> **ABOUT THIS EXERCISE**:
Exactly reproduce the lines from the one holding "フが丁寧な査定を行い、カードコレクションの価値を最大限" through the end of the records, including both boundary lines but no pictures.

[Opening RECORDS SUPPLIED section]

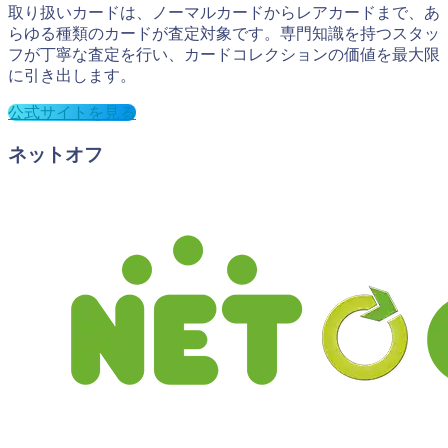
取り扱いカードは、ノーマルカードからレアカードまで、あ
らゆる種類のカードが査定対象です。専門知識を持つスタッ
フが丁寧な査定を行い、カードコレクションの価値を最大限
に引き出します。
公式サイトを見る
ネットオフ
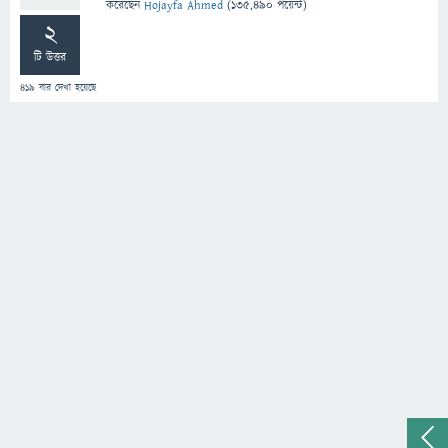
করেছেন
Hojayfa Ahmed
(
135,490
পয়েন্ট)
2
টি উত্তর
419
বার দেখা হয়েছে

[Closing RECORDS SUPPLIED section]

> **COMPLETED TASK**:
フが丁寧な査定を行い、カードコレクションの価値を最大限
に引き出します。
公式サイトを見る
ネットオフ
করেছেন
Hojayfa Ahmed
(
135,490
পয়েন্ট)
2
টি উত্তর
419
বার দেখা হয়েছে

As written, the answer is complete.